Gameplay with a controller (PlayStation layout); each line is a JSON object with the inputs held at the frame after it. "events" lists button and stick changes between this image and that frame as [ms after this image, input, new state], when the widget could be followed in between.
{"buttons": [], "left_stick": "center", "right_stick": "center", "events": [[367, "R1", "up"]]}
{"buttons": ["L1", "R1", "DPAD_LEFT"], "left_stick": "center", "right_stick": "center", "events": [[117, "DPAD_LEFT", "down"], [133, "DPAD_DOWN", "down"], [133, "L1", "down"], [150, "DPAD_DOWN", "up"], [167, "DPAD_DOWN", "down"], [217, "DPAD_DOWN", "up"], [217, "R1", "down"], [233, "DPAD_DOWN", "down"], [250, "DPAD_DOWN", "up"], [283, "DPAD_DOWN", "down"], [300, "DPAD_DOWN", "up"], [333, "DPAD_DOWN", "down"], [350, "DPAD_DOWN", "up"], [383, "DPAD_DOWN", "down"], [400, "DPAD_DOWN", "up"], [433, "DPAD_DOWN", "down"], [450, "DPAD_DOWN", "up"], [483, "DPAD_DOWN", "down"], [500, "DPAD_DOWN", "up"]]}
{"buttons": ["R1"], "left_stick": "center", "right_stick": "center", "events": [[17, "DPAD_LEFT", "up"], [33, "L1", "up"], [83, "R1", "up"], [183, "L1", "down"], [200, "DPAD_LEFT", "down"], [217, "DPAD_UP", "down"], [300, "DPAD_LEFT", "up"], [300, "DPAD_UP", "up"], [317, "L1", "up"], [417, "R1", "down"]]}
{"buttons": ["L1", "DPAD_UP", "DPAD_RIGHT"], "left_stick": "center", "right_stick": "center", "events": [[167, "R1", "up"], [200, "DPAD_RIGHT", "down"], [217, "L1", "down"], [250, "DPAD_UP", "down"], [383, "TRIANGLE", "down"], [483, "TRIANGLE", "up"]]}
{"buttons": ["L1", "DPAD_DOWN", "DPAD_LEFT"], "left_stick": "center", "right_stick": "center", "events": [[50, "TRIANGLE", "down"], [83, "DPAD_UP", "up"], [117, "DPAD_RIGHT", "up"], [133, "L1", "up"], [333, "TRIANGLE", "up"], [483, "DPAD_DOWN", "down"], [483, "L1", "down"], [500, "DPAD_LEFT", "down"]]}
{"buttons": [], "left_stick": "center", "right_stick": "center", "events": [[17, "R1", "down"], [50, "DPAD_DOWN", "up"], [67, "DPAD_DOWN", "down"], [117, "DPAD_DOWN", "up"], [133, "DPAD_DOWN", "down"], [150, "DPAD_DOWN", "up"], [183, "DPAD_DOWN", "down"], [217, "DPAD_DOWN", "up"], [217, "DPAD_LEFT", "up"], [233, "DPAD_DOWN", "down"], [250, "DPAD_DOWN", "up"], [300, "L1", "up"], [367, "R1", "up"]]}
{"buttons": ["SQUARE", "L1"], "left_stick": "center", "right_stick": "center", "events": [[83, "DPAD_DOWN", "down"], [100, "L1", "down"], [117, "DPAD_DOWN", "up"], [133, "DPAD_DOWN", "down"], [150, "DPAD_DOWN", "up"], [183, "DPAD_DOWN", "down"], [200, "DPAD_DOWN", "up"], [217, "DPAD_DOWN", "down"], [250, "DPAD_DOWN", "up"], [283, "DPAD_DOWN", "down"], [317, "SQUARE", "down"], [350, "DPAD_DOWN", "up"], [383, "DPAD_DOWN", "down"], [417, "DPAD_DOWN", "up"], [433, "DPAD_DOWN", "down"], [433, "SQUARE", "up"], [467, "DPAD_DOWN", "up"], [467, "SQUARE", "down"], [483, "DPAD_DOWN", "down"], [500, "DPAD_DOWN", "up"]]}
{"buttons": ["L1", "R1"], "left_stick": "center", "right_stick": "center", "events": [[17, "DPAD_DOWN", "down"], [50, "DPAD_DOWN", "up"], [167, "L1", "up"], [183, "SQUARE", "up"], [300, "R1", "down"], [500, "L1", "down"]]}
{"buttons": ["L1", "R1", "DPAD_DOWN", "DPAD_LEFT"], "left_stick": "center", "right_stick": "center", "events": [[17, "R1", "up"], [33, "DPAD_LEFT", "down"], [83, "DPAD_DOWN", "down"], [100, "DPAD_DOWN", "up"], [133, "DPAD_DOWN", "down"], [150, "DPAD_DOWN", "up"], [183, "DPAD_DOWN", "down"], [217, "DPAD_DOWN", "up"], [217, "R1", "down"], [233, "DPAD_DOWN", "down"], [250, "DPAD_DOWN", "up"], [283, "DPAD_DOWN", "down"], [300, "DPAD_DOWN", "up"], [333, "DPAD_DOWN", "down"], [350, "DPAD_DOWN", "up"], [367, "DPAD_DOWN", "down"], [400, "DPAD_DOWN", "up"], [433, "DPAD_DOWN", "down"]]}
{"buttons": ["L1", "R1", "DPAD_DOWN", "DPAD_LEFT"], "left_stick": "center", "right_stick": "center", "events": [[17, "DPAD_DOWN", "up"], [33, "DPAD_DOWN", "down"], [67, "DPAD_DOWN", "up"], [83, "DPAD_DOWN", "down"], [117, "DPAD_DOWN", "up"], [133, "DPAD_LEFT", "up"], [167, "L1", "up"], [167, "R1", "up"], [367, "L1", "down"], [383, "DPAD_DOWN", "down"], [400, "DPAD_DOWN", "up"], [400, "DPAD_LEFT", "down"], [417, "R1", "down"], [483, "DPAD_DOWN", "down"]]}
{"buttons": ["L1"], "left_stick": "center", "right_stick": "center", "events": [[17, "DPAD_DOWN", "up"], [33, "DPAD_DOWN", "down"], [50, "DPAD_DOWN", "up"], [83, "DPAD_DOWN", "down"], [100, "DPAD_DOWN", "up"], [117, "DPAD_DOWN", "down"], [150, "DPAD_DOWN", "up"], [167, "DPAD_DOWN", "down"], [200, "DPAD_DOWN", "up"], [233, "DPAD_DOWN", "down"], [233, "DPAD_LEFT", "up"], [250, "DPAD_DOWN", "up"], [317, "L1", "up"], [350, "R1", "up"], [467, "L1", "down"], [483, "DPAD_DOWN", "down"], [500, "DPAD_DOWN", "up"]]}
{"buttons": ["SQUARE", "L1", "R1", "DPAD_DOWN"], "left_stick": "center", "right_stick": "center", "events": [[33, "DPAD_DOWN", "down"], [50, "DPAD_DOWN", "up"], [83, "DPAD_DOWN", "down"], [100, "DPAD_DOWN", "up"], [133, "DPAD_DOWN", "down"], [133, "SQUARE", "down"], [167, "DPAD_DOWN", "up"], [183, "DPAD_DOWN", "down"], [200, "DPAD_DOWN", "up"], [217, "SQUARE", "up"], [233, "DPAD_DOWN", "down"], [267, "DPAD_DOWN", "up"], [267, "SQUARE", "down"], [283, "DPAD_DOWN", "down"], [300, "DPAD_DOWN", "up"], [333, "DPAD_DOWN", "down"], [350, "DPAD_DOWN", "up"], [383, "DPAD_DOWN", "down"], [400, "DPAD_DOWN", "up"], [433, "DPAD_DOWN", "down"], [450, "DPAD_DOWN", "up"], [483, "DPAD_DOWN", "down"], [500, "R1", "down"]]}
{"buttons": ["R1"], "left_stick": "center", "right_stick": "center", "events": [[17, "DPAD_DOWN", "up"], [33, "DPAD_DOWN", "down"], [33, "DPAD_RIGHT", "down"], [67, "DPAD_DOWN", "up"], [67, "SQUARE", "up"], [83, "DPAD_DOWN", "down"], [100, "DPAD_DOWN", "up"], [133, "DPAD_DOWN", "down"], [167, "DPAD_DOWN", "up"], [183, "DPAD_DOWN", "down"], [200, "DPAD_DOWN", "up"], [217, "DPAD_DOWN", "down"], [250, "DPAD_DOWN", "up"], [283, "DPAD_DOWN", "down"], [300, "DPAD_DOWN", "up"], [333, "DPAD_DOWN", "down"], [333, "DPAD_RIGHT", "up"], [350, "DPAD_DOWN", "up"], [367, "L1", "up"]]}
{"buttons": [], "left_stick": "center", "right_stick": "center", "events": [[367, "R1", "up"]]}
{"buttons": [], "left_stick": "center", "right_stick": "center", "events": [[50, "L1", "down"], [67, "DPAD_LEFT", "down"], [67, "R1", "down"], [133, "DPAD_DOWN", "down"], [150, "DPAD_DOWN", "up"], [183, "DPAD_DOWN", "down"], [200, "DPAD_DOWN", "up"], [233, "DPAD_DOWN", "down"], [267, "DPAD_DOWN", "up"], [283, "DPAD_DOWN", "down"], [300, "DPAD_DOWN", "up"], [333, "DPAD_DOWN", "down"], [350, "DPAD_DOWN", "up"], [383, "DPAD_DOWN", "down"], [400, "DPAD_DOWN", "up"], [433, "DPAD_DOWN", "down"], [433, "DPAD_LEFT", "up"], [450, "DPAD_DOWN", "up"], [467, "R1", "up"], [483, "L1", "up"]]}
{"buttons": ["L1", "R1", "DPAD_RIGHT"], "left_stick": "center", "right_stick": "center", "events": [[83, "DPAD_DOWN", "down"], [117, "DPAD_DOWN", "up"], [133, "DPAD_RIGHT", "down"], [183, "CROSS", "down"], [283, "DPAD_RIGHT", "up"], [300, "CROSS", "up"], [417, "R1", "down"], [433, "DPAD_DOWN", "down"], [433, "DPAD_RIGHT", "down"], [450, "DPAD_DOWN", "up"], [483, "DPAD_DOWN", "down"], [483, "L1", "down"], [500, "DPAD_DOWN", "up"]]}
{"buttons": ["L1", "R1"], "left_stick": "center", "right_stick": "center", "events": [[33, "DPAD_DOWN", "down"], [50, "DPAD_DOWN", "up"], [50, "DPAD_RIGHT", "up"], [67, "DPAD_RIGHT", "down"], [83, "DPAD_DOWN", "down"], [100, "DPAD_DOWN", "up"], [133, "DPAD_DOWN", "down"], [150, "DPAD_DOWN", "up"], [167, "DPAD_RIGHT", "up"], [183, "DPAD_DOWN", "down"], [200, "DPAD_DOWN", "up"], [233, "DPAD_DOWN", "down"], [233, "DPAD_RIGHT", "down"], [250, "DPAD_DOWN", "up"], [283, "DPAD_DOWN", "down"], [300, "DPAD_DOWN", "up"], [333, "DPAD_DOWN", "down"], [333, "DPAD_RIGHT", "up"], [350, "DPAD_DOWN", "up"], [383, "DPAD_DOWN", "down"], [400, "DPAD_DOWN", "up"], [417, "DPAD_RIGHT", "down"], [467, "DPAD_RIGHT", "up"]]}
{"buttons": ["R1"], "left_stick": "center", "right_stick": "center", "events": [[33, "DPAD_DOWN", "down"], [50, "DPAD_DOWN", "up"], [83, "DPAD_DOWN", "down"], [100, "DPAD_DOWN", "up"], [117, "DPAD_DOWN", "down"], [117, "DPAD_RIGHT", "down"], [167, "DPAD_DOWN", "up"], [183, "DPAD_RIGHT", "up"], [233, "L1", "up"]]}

* _Exercise instructions_: Show each line of the material holding "TRIANGLE".

* _Response to the exercise_:
{"buttons": ["L1", "DPAD_UP", "DPAD_RIGHT"], "left_stick": "center", "right_stick": "center", "events": [[167, "R1", "up"], [200, "DPAD_RIGHT", "down"], [217, "L1", "down"], [250, "DPAD_UP", "down"], [383, "TRIANGLE", "down"], [483, "TRIANGLE", "up"]]}
{"buttons": ["L1", "DPAD_DOWN", "DPAD_LEFT"], "left_stick": "center", "right_stick": "center", "events": [[50, "TRIANGLE", "down"], [83, "DPAD_UP", "up"], [117, "DPAD_RIGHT", "up"], [133, "L1", "up"], [333, "TRIANGLE", "up"], [483, "DPAD_DOWN", "down"], [483, "L1", "down"], [500, "DPAD_LEFT", "down"]]}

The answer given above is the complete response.